> [PAGE EXTRACT]

Chapter Overview (click to expand) When a switch opens or closes in a circuit containing a capacitor or inductor, the circuit transitions between two steady states through an exponential transient governed by a characteristic time constant. This chapter develops the complete analytical framework for first-order RC and RL circuits, covering both the natural response (energy decay) and the step response (energy charging). **Key Takeaways** 1. The time constant tau (τ = RC or τ = L/R) determines how quickly a first-order circuit responds — after five time constants, the circuit is essentially at its new steady state. 2. The natural response is a decaying exponential representing the release of stored energy with no external forcing. 3. The complete response combines the natural response with the forced (particular) response to describe circuit behavior for any initial conditions and source values.

6.1 Transient vs. Steady-State Response

Every circuit exists in one of two states: steady state or transient.

In steady state, all voltages and currents are constant (for DC) or periodic (for AC). Nothing is changing — the circuit has settled to its final behavior. This is the comfortable world of Chapters 1–4.

A transient occurs whenever the circuit is disturbed — a switch opens or closes, a source turns on or off. During the transient, the circuit transitions from one steady state to another. The transient is temporary; eventually the circuit reaches the new steady state.

Why does the transition take time at all? Because capacitors and inductors store energy and cannot release or absorb it instantaneously: - A capacitor's voltage cannot change instantaneously (stored charge must flow through finite resistance) - An inductor's current cannot change instantaneously (stored magnetic energy must be released through finite resistance)

This chapter focuses on first-order circuits — circuits with exactly one energy storage element (one capacitor or one inductor). These circuits always produce exponential transients.


6.2 The RC Circuit: Charging

Consider a resistor \(R\) in series with a capacitor \(C\), connected to a voltage source \(V_S\) via a switch closed at \(t = 0\). The capacitor starts uncharged (\(V_C(0) = 0\)).

(Records taken from a dataset)
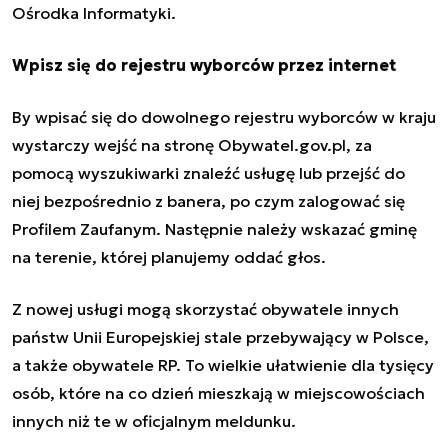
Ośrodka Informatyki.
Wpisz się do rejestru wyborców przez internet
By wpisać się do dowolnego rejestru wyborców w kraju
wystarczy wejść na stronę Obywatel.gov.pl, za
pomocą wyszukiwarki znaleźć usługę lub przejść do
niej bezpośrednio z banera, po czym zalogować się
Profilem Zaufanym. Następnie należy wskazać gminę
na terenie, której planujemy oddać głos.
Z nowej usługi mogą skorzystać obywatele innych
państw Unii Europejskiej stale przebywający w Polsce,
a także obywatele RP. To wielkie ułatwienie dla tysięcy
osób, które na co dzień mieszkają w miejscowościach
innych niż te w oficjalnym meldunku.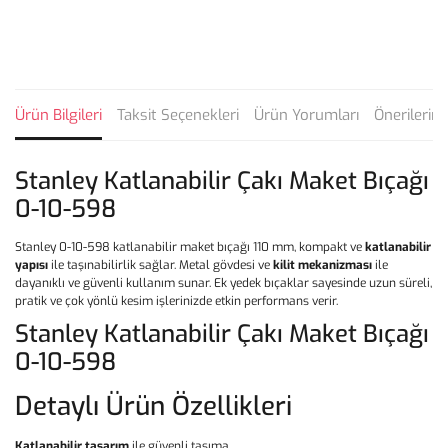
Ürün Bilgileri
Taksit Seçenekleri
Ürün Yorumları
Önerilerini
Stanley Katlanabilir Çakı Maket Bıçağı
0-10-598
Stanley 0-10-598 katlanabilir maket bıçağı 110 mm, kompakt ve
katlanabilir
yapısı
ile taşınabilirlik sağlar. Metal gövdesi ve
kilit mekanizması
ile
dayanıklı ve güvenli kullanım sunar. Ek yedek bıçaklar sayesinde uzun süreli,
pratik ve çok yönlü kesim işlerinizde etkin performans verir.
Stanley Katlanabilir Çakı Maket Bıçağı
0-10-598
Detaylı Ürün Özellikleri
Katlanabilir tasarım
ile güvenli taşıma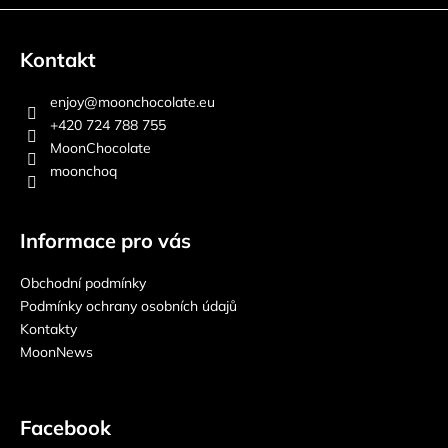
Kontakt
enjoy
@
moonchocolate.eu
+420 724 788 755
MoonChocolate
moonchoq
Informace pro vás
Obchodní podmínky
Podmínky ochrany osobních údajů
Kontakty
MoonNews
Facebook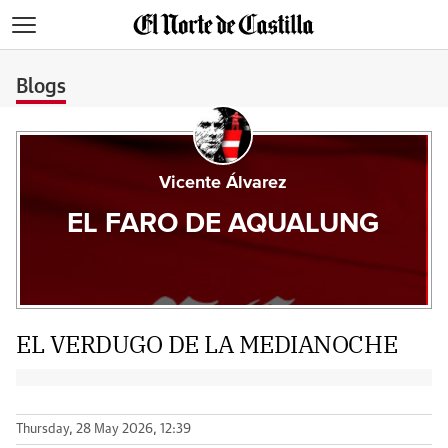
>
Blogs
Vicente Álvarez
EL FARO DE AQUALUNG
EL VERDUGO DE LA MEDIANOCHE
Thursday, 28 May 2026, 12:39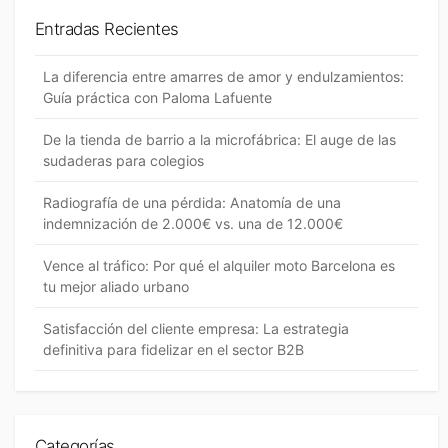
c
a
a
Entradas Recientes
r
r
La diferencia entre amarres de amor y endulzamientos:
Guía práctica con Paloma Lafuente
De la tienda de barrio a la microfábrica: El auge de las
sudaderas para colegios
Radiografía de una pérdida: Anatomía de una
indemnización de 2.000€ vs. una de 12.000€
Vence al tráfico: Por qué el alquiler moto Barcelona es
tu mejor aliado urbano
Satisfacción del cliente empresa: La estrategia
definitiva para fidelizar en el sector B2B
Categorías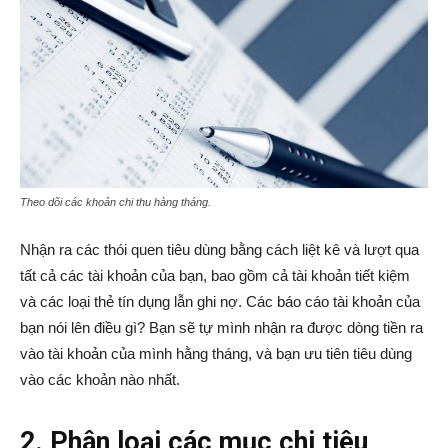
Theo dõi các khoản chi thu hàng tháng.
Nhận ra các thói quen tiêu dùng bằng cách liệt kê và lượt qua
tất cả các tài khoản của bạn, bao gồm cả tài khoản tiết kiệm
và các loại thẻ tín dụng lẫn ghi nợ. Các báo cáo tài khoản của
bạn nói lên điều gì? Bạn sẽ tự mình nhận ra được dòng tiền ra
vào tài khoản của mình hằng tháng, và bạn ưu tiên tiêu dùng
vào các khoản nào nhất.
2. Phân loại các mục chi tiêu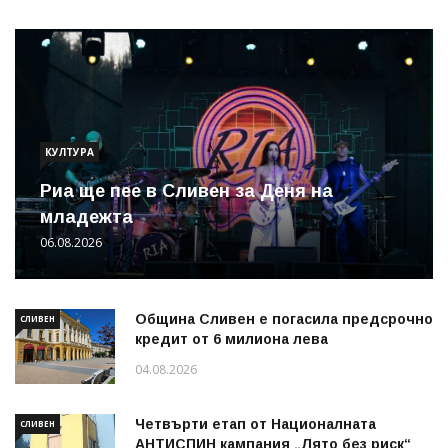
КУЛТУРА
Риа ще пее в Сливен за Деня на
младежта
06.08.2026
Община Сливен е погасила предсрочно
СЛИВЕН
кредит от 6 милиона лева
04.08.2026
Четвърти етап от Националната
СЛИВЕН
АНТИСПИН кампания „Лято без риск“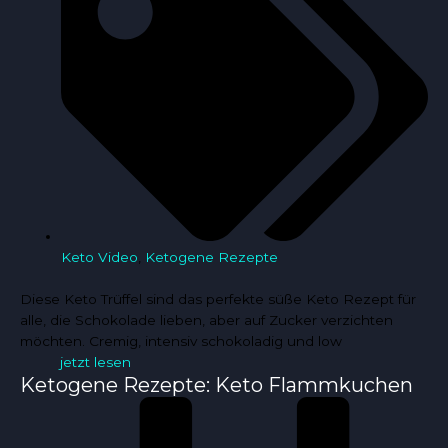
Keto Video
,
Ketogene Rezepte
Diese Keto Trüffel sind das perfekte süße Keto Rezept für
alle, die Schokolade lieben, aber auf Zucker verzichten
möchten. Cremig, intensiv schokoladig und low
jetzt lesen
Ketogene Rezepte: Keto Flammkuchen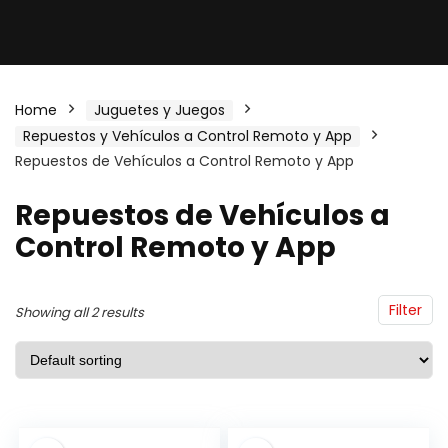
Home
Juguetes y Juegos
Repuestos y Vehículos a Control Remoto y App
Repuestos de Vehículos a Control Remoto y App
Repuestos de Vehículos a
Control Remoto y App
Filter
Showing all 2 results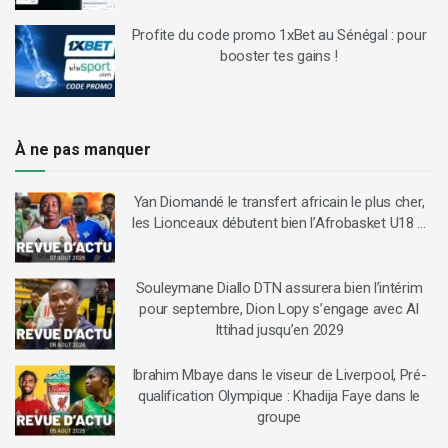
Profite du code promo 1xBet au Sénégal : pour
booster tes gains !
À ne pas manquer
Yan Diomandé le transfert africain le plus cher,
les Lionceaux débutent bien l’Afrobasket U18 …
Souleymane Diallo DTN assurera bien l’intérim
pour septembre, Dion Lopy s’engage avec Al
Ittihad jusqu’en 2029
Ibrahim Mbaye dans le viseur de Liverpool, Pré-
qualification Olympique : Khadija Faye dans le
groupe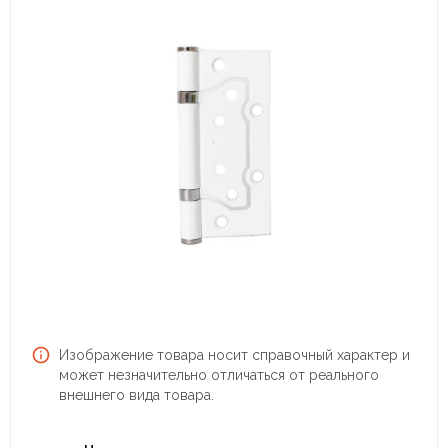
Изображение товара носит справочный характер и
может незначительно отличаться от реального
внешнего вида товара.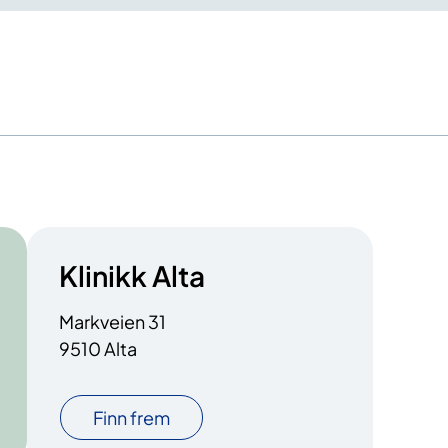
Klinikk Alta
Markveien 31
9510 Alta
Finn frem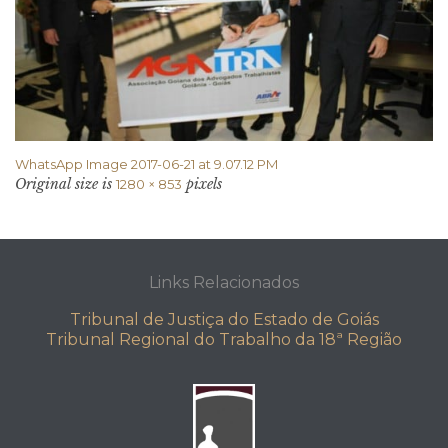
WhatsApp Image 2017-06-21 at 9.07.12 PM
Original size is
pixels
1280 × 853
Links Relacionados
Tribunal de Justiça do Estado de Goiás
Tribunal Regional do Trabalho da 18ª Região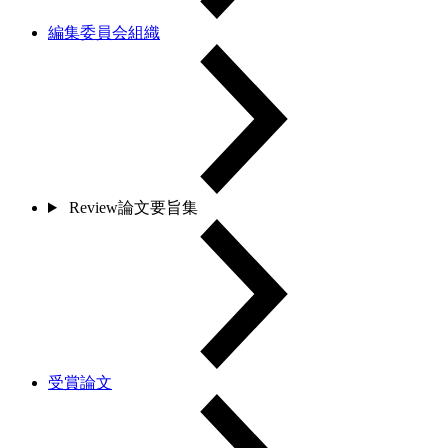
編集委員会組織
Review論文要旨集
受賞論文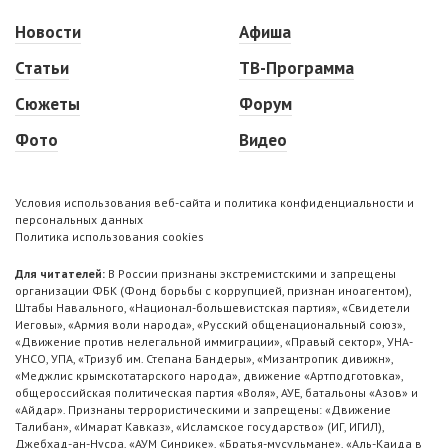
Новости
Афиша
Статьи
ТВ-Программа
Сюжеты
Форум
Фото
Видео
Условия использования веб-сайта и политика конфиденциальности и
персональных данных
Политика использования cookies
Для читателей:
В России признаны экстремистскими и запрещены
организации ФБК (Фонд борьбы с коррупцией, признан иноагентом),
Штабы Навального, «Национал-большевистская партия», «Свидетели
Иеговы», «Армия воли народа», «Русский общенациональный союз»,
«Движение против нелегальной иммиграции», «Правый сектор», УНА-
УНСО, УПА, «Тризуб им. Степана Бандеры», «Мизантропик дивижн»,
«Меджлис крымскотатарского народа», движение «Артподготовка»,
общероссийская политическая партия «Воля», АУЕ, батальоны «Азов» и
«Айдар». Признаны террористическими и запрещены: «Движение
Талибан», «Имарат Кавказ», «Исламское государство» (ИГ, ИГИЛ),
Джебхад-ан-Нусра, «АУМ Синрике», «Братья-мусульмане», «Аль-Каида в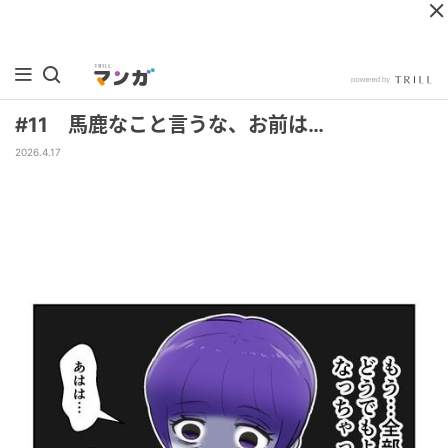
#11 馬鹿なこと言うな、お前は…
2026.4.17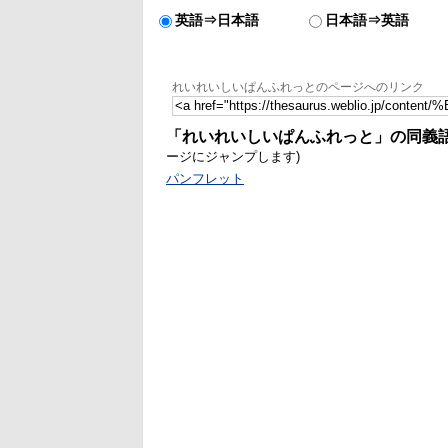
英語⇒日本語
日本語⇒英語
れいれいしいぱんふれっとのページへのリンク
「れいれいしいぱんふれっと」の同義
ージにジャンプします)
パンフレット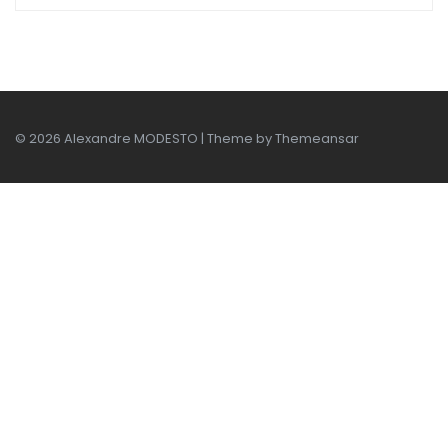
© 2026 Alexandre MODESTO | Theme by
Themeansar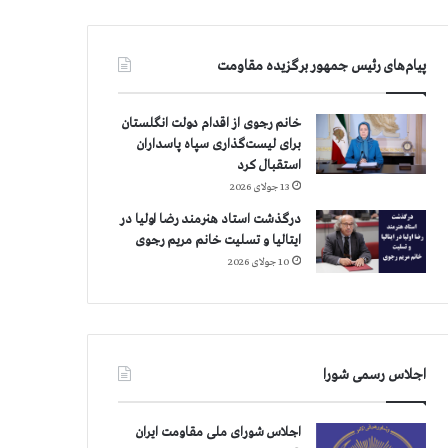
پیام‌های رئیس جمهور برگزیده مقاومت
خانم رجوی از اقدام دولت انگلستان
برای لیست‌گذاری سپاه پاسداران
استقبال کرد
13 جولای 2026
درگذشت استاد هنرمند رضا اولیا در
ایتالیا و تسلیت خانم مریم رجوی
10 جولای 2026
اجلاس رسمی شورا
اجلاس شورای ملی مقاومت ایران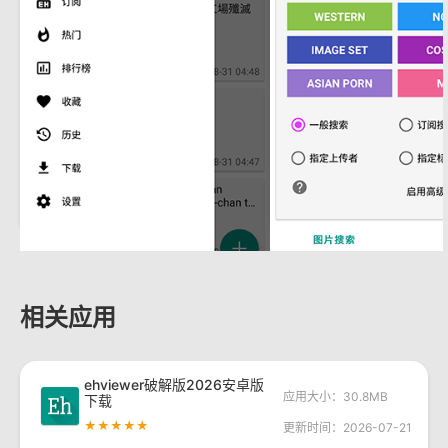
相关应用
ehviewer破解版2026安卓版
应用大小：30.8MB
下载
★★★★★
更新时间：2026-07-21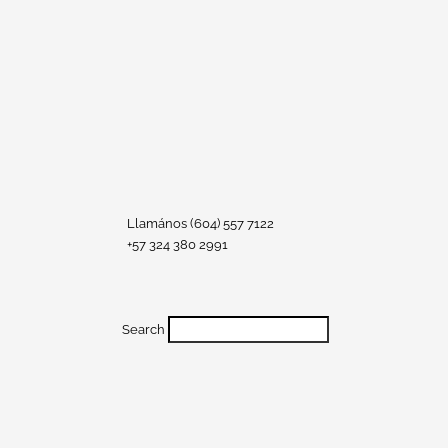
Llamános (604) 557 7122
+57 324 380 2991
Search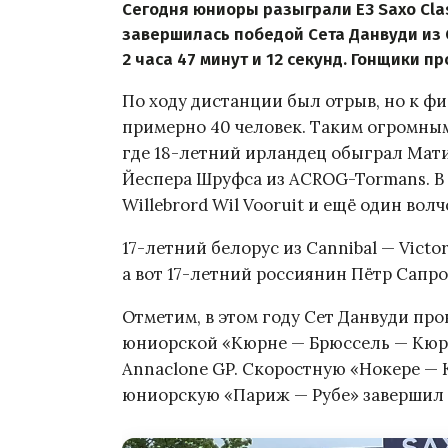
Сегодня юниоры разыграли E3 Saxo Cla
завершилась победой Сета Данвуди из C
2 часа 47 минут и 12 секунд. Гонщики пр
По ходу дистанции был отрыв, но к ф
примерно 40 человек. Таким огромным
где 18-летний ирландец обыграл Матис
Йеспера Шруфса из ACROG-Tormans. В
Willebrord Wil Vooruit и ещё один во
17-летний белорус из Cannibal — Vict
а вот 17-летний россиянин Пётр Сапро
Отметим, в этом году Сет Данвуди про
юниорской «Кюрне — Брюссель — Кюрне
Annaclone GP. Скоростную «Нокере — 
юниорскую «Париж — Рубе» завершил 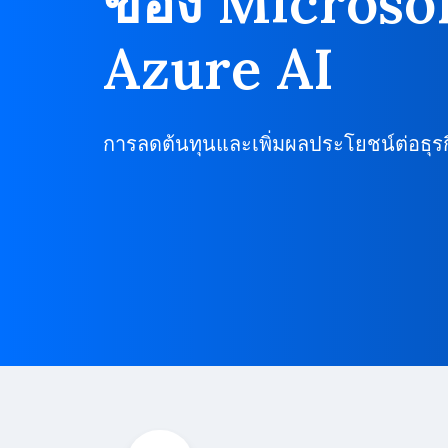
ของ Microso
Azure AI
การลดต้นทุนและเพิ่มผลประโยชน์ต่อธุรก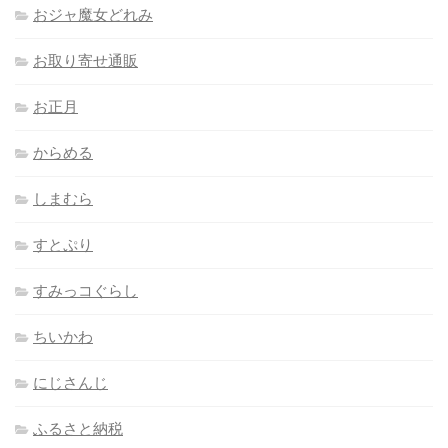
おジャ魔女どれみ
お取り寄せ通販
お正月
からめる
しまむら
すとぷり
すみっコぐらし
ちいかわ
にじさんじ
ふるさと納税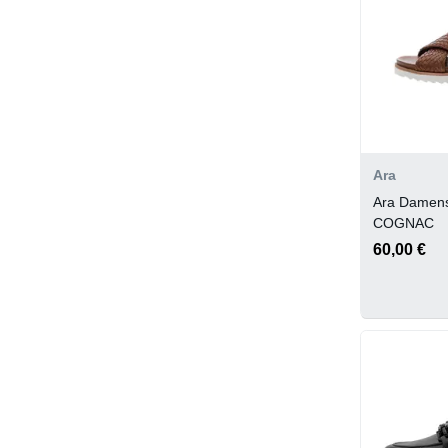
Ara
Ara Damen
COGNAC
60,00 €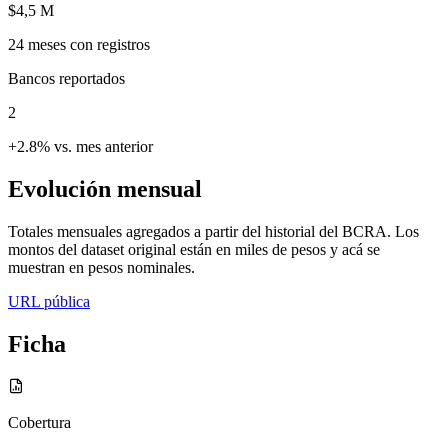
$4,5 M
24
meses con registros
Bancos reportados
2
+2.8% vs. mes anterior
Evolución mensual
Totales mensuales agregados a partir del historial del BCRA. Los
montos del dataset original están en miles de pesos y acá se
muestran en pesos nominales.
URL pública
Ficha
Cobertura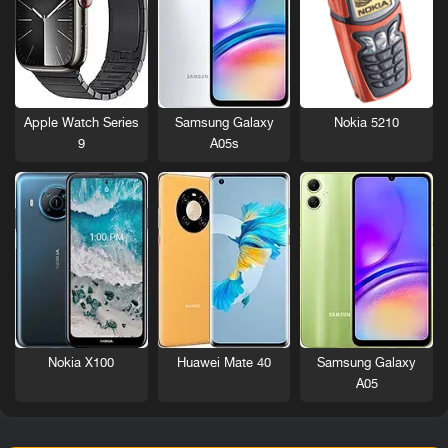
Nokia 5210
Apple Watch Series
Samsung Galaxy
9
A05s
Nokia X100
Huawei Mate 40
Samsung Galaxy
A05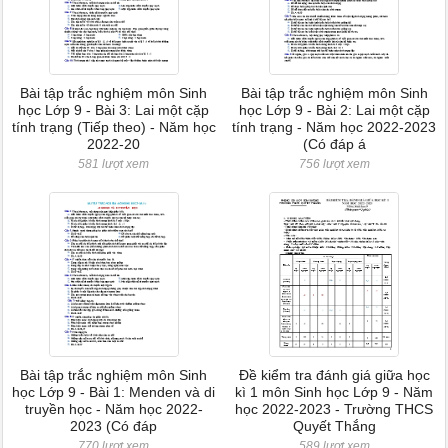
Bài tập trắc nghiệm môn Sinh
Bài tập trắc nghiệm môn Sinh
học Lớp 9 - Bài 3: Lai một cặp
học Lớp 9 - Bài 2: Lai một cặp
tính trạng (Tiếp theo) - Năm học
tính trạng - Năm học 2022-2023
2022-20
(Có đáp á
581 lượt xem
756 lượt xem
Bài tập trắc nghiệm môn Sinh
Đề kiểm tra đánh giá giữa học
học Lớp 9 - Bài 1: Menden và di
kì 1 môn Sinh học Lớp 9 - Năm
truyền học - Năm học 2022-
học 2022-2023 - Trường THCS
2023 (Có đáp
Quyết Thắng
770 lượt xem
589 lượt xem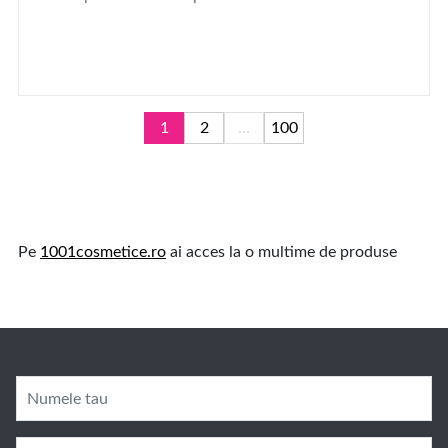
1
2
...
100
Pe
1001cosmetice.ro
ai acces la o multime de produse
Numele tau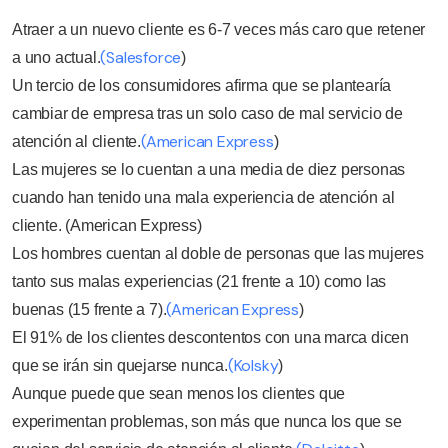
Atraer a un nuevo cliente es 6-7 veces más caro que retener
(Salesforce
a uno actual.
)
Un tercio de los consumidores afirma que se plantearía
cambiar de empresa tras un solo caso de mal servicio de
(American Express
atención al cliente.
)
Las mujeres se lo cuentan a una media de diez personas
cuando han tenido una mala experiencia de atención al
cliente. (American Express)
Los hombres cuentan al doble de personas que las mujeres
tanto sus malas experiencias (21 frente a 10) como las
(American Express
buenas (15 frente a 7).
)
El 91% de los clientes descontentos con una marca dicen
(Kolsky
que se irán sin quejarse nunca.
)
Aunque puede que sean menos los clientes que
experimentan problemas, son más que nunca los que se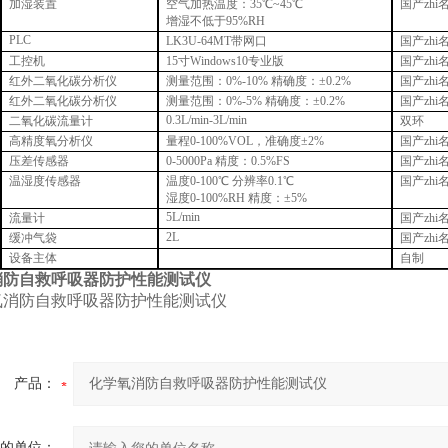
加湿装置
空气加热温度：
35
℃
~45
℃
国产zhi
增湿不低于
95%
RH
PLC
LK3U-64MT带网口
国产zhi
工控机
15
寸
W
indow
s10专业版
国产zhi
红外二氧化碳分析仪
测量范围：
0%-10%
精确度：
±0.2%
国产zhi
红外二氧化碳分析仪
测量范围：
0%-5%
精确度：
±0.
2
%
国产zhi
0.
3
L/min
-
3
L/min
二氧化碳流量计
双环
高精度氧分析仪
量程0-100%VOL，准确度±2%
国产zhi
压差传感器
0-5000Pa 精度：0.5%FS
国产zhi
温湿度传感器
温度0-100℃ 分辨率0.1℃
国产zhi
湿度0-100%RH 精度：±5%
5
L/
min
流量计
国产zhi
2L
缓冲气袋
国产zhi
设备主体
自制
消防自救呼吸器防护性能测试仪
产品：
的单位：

> [TO-DO ITEM]
Answer these questions using the text on first-order circuit transients:
1. What two expressions does the text give for the time constant τ?
2. In steady state, how do voltages and currents behave in an AC circuit?
3. How many energy storage elements does a first-order circuit contain?

> [EXERCISE ANSWER]
1. τ = RC or τ = L/R.
2. They are periodic.
3. Exactly one: either one capacitor or one inductor.